Saturday, October 21, 2017

Robert Lee Haycock writes


PHENOLOGICAL REPORT

The quince by the fence
Always the first to blossom
Has already begun to
Shed its festoons of pink paper

A single sweetpea out front
One bloom on the Joseph's Coat out back
Three calla lilies, purple, almost black
Freesias like little censers

The lilac and the redbud
About to explode in a riot of color
Hoping that this will be
My year to flower too

Image result for flower bed paintings
Blumenbeet (Flower Bed) -- Paul Klee

1 comment:

  1. Charles Morren, the director of the Jardin botanique de l’Université de Liège, coined the term "phenology" (from the Greek "phaino" [to show, make to appear] and "logos" [study]) for a public lecture in 1849. Its first use in a scientific paper was in his “Souvenirs phénologiques de l’hiver 1852-1853” (“Phenological memories of the winter 1852-1853”), which described an exceptionally warm winter when plants exhibited unusual growth patterns.

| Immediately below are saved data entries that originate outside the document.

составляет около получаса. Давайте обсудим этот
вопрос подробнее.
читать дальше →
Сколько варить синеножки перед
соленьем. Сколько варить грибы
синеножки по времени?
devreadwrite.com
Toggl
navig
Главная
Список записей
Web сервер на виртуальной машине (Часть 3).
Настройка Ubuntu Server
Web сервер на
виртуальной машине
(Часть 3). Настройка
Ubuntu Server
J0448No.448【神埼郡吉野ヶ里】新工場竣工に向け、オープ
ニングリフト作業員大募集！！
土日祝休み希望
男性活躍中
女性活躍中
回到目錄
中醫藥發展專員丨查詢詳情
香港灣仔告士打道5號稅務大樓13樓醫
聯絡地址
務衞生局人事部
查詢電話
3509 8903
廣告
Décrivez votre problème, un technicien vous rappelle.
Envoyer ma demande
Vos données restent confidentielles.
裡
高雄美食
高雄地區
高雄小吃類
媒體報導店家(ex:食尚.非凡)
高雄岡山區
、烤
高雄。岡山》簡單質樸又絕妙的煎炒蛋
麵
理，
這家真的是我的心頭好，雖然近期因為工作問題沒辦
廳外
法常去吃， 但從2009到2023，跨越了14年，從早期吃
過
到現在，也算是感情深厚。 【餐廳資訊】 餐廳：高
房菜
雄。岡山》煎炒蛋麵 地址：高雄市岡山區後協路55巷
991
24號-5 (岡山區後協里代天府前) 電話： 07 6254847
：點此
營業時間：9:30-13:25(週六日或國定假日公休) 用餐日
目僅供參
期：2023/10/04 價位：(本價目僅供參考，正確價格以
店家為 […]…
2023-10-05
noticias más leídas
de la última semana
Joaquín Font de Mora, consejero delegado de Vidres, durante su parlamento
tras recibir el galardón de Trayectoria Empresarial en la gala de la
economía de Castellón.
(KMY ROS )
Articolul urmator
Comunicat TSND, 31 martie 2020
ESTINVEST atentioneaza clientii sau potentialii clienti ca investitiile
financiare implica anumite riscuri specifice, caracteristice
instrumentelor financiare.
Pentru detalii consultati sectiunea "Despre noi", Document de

Phenology is the study of periodic life cycle events and how these are influenced by variations in climate and habitat factors (such as elevation) and the time frames for seasonal biological phenomena, including the dates of last appearance (e.g., the seasonal phenology of a species may be from April through September). Examples include the date leaves and flowers emerge, the first appearance of migratory birds, the first flight of butterflies, when deciduous trees turn color, the dates of bird egg-laying, and the timing of the developmental cycles of honey bee colonies. (In 1837 Morren himself had discovered that the vanilla flower is pollinated by the Melipone bee, which lived only in Mexico, and used that information to develop a method for artificial hand pollination, but the method was financially unworkable.In 1841, Edmond Albius, a 12-year-old slave on the French island of Île Bourbon (modern La Réunion) in the Indian Ocean, discovered how to use a thin stick or blade of grass to lift the rostellum, the flap that separates the male anther from the female stigma, and then use the thumbs to smear the sticky pollen from the anther over the stigma. Later, after slavery was abolished, Albius was sentenced to 10 years in prison for theft but was pardoned after 5 years due to his role in making Réunion the world's biggest supplier of vanilla.)